Bundesgerichtshof untersagt gängige Praxis von Reiseportalen
Sie sollen ein Häkchen setzen, dass Sie ausdrücklich auf die angebotene Reise- oder Reiserücktrittsversicherung verzichten und zur Not alle Kosten selber tragen? Solche Forderungen finden sich häufig auf Reiseportalen. Dafür locken einfache Buttons zum Klicken, die die Schutzleistung schon inkludiert haben. Diese Praxis hat jetzt der Bundesgerichtshof, BGH, untersagt, da sie gegen die europäische Luftverkehrsdienste-Verordnung verstösst ( AZ: I ZR 160/15). Online-Anbieter müssen den Kunden die freie Entscheidung für oder gegen eine Reiseversicherung lassen und dürfen Zusatzkosten nicht verschleiern.
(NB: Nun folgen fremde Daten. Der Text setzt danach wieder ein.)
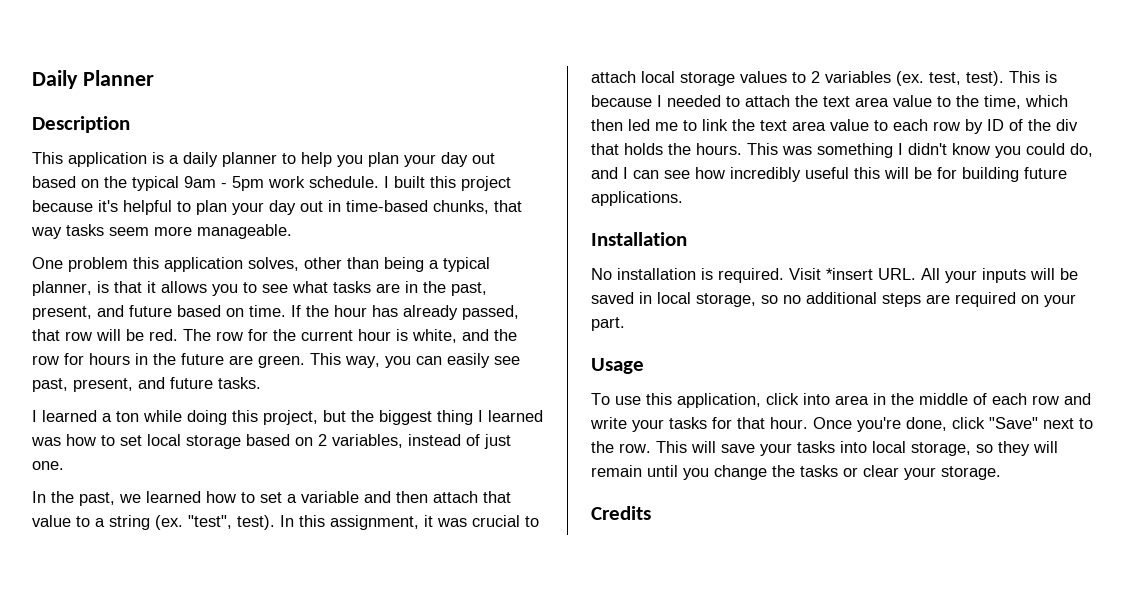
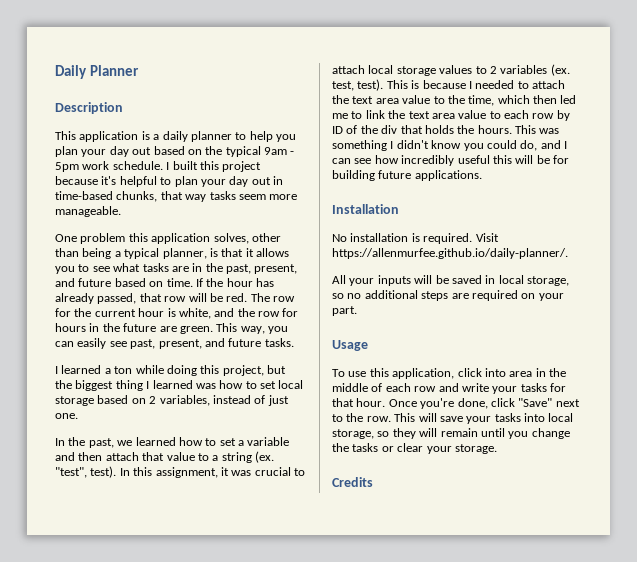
[826,268,916,280] *insert URL. -> [332,248,568,259] https://allenmurfee.github.io/daily-planner/. //

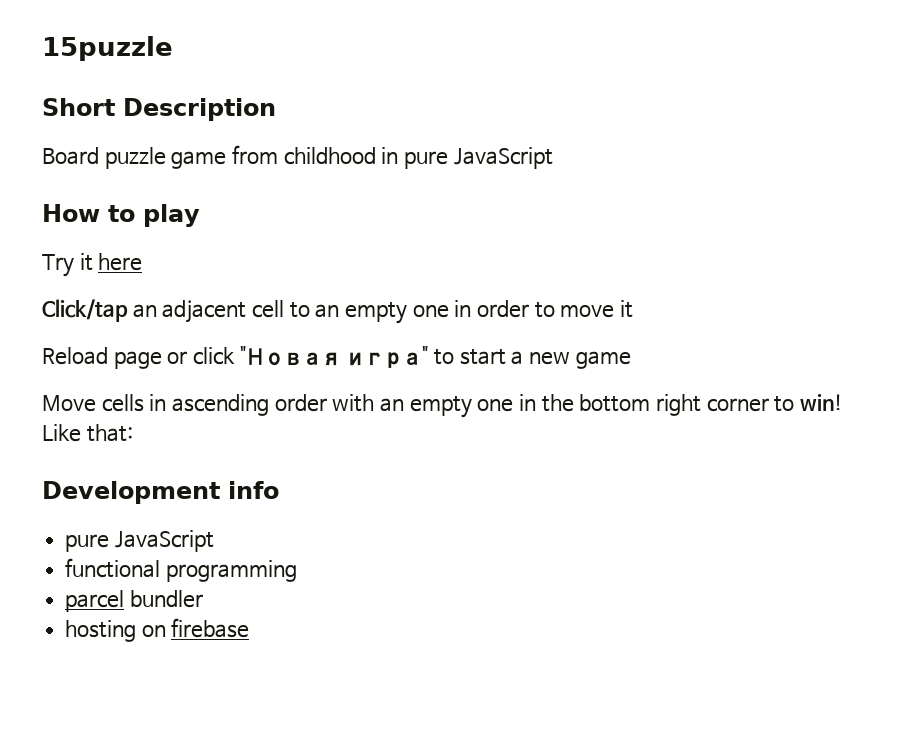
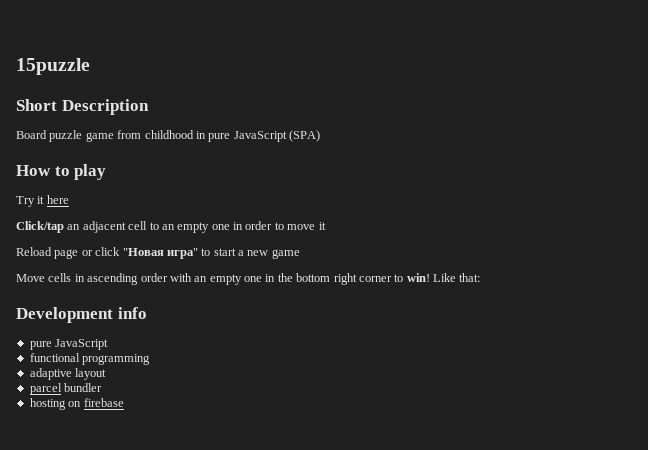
(553, 158) none -> [289,130,320,142] (SPA)
(297, 571) none -> [29,368,107,380] // adaptive layout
Ausgelöst wurde das Verfahren durch Verbraucherschützer, die bei den Betreibern der Reiseplattform opodo.de kritisierten, Reiseversicherungen rechtswidrig aufzudrängen. Dabei wurde auch, wie der Internetdiesnt „heise online“ meldet, durch grafische Hervorhebungen mehrfach dazu aufgefordert, zur Vermeidung hoher Kosten, doch eine Versicherung zusätzlich abzuschließen.
Mit dem Urteil verbot der Bundesgerichtshof auch noch den Aufschlag einer Servicepauschale auf dem Portal, die bei Auswahl bestimmter Zahlungsmittel fällig wurde. Nur Kunden, die mit einer bestimmten Kreditkarte zahlten, mussten nicht mehr zahlen. Trotzdem zeigte die Trefferliste zunächst automatisch die niedrigen, nur für diesen Variante geltenden Kosten an.